In a 1990 study, Corbetta found that eye movement may be slower if the distract or is presented in one of the patient’s blind fields. Ramachandran studied the idea that there are two pathways from the eye to the brain – – one that travels to the cortex (home to the consciousness or older parts) and one to the new parts. Many people also believe that the idea of perception originates in different parts of the brain. According to Marcel in 1993, parallel pathways are the multiple visual pathways in which the brain (with the cortical and subcortical areas) response to motion. When asked to detect stimulus, the patients used blinking, pointing or verbal ways to acknowledge motion. Blinking occurred more often than pointing, and pointing was more prevalent than verbal reporting.

Recently the issue has been brought to light once again. National Geographic News reported in a Nov 1, 2005 article the mystery of blind sight. They described the condition as a phenomenon that occurs in people who suffer injuries to their primary visual cortex in the brain, which is responsible for sight. According to Christopher Mole, a postdoctoral fellow in philosophy at Washington University in St., Louis, this condition allows people to use visual information that they receive through their eyes even though they do not know of this visual experience. He explains that it is hard to prove within a lab.

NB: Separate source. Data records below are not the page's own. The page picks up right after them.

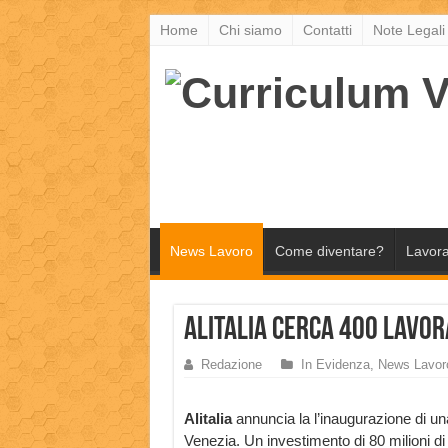
Home
Chi siamo
Contatti
Note Legali
News Lavoro
Come diventare?
Lavora
Alitalia cerca 400 Lavor
Redazione
In Evidenza
,
News Lavor
Alitalia
annuncia la l’inaugurazione di u
Venezia. Un investimento di 80 milioni di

Although a series of psychologists at Rice University in Houston, think they may have discovered a way to do so by using electromagnetic stimulation on the brains of people who can see to make them partially or temporarily blind. “The way it works is an electric current inducts into the brain via a magnetic pulse, and that causes a disruption of underlying neurons in the brain,” said Tony Ro, a member of the team. “What this technique allows us to do essentially is in a safe and noninvasive way shut down a portion of the brain temporarily.” Their compelling proof of blind sight was reported to the Proceeding of the National Academy of Science Journal along with their other findings.

Some other explanations for blind sight are that eye and pointing responses may be mediated by the superior colliculus and/or through the dorsal visual pathway. Motor responses often occur without conscious awareness; the ventral pathway is required for awareness. Another cause for the disease is bilateral lesions of the primary visual cortex. These patients have a response to light to their pupil. It can also be associated with denial of visual loss (or Anton’s syndrome). All of these explanations conclude the idea that we may not know all that is in our mind and what motivates us to behave in certain ways. Therefore, experiments done with blindsight may be significant evidence for epiphenomenalism. It is shown that certain subliminal details may influence our behavior as can any post-hypnotic ones. The greatest fascination with these studies is the patient’s failure to know what is going on. They may be acting randomly, or even invent their own reasons for the behaviors. This draws the conclusion that we may be in less control of our behavior than previously known.

In conclusion, with various teams of psychologists working on treating the condition, it is only acceptable to believe that results may be found in the near future. Those currently with blind sight such as young children may have hope in being cured of this “in the dark” type of disease.